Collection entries
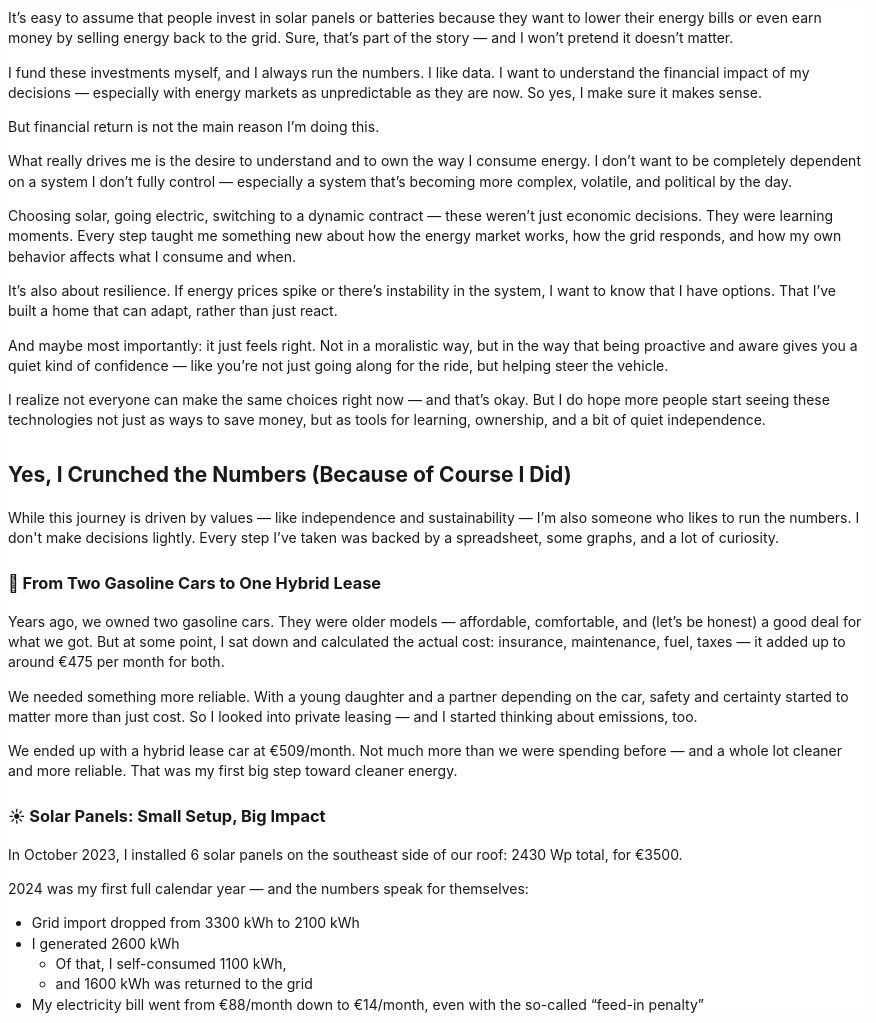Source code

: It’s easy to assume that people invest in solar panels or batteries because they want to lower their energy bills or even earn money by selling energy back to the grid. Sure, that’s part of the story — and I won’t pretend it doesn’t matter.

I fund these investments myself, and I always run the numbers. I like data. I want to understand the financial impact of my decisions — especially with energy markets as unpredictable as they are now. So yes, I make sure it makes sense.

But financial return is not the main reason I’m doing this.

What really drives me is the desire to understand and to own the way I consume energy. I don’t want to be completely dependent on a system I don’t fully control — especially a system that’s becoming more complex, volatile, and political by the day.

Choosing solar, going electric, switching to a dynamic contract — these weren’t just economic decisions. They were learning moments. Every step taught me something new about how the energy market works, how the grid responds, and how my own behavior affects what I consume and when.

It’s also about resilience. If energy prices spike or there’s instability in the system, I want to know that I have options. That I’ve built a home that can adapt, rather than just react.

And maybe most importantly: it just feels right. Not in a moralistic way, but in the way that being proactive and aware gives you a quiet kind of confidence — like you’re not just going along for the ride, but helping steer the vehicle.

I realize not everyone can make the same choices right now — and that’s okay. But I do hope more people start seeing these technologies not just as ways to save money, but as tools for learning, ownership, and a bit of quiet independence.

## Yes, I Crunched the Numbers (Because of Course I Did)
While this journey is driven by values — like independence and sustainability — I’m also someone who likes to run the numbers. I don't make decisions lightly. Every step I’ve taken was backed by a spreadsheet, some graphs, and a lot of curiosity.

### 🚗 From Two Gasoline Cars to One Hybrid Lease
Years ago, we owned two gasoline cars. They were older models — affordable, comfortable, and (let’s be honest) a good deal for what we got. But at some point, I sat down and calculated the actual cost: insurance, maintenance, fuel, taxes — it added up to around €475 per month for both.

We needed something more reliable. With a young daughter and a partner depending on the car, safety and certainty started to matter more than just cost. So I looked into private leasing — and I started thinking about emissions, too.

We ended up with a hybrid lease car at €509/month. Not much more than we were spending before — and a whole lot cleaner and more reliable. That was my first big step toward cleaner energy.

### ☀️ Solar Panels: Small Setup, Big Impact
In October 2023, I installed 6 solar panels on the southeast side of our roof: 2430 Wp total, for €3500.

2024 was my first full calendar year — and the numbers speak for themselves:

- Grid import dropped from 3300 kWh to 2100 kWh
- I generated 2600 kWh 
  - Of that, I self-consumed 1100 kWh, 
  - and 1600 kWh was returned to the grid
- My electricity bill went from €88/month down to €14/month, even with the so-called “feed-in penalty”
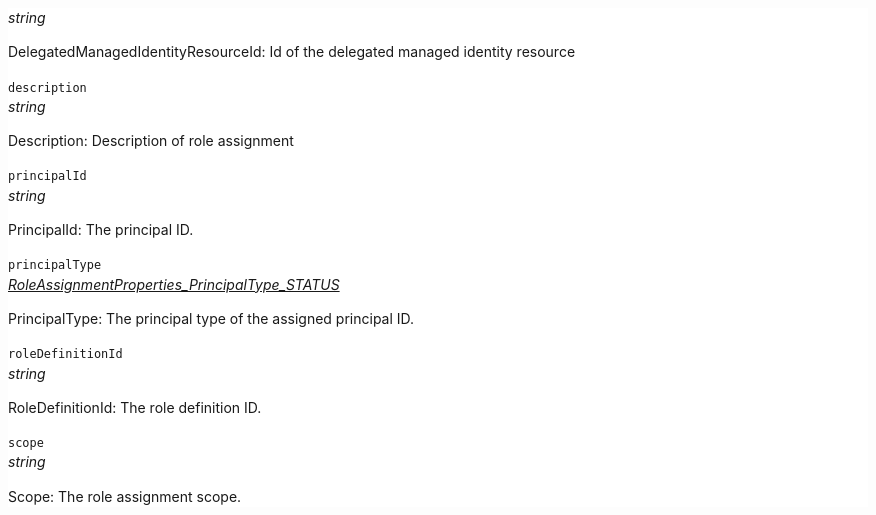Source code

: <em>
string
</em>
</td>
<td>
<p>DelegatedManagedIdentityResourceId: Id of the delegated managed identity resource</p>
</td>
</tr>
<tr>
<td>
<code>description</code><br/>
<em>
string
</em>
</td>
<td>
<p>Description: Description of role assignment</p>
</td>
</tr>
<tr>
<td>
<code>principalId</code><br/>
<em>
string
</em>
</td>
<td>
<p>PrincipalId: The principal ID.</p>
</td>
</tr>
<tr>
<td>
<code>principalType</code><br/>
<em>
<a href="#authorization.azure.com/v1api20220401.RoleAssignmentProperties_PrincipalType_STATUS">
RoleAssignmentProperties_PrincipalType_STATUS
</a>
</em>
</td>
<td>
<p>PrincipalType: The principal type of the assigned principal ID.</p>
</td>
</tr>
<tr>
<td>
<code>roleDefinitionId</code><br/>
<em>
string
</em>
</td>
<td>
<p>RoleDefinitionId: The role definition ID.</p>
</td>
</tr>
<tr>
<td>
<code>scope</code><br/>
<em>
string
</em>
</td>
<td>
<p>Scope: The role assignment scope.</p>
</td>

---

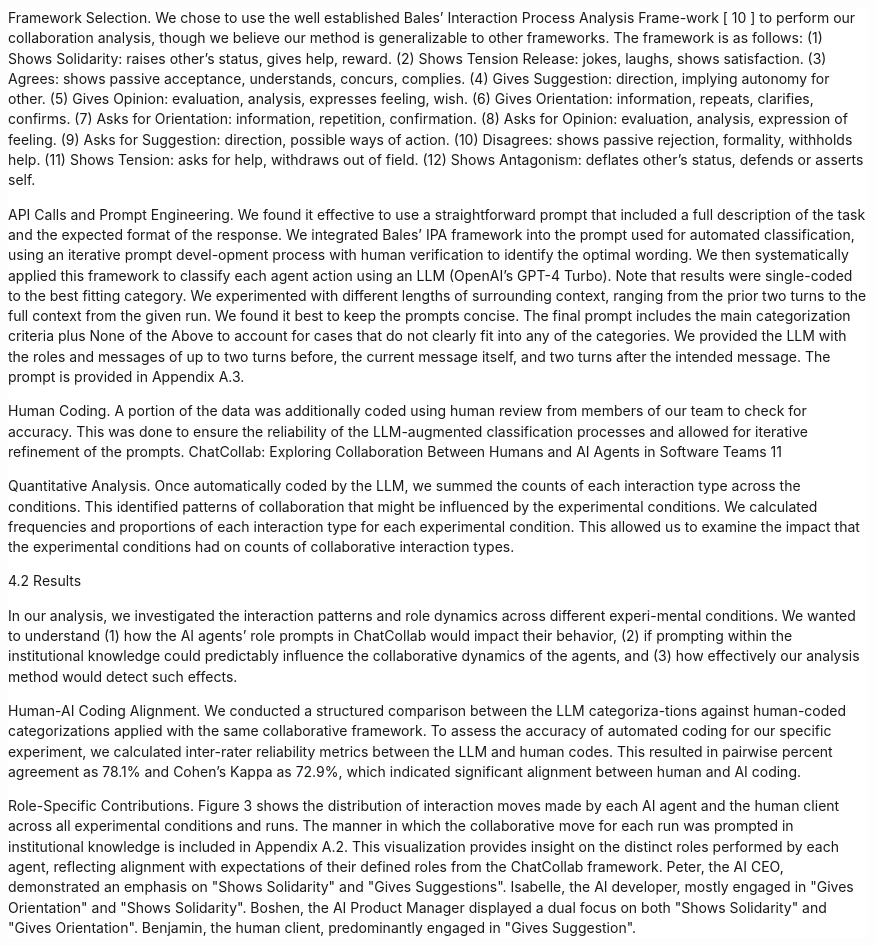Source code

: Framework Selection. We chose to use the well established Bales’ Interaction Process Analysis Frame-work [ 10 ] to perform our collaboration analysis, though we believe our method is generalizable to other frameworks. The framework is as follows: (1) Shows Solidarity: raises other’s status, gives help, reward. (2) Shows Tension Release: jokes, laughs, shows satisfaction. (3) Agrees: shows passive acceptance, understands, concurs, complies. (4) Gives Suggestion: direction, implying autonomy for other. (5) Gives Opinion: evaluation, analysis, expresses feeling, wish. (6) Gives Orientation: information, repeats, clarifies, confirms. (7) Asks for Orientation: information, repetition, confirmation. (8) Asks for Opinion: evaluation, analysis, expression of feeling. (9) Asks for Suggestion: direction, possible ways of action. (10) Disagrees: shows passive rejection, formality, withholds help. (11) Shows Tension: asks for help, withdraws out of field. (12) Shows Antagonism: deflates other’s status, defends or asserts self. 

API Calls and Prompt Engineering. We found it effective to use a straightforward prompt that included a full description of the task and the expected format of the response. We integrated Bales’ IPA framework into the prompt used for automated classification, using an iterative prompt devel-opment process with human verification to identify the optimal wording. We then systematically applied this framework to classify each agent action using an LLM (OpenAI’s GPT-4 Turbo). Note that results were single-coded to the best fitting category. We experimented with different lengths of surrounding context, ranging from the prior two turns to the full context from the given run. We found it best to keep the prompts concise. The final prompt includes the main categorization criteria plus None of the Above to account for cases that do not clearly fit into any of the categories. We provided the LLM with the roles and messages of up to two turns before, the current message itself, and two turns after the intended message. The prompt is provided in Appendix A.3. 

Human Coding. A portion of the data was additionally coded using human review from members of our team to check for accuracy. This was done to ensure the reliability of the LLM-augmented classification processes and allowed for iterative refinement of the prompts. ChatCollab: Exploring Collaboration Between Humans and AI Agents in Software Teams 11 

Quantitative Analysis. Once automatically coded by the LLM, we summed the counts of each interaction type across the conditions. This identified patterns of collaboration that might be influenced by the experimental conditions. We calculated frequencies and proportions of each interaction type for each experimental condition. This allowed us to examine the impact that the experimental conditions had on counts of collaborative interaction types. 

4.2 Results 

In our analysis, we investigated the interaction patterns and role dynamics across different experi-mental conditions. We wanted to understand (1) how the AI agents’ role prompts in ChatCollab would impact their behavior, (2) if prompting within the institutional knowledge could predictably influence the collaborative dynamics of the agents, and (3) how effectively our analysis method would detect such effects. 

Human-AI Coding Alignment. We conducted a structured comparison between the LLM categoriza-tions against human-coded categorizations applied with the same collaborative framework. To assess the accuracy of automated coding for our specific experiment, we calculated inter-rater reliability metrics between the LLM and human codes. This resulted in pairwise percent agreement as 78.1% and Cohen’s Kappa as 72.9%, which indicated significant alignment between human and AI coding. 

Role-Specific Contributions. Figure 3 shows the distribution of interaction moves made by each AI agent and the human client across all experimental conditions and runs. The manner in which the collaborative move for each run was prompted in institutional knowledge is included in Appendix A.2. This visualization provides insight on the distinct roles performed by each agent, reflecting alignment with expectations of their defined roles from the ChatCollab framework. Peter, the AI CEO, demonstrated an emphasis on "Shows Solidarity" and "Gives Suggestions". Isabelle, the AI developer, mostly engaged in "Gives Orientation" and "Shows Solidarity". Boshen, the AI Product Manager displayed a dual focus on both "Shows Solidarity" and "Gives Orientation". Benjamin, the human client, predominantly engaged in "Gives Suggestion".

**WHAT YOU SHOULD DO:**
The answer should be nothing but the number of lines in this data that include "financial".

**SOLUTION TO THIS PROBLEM:**
2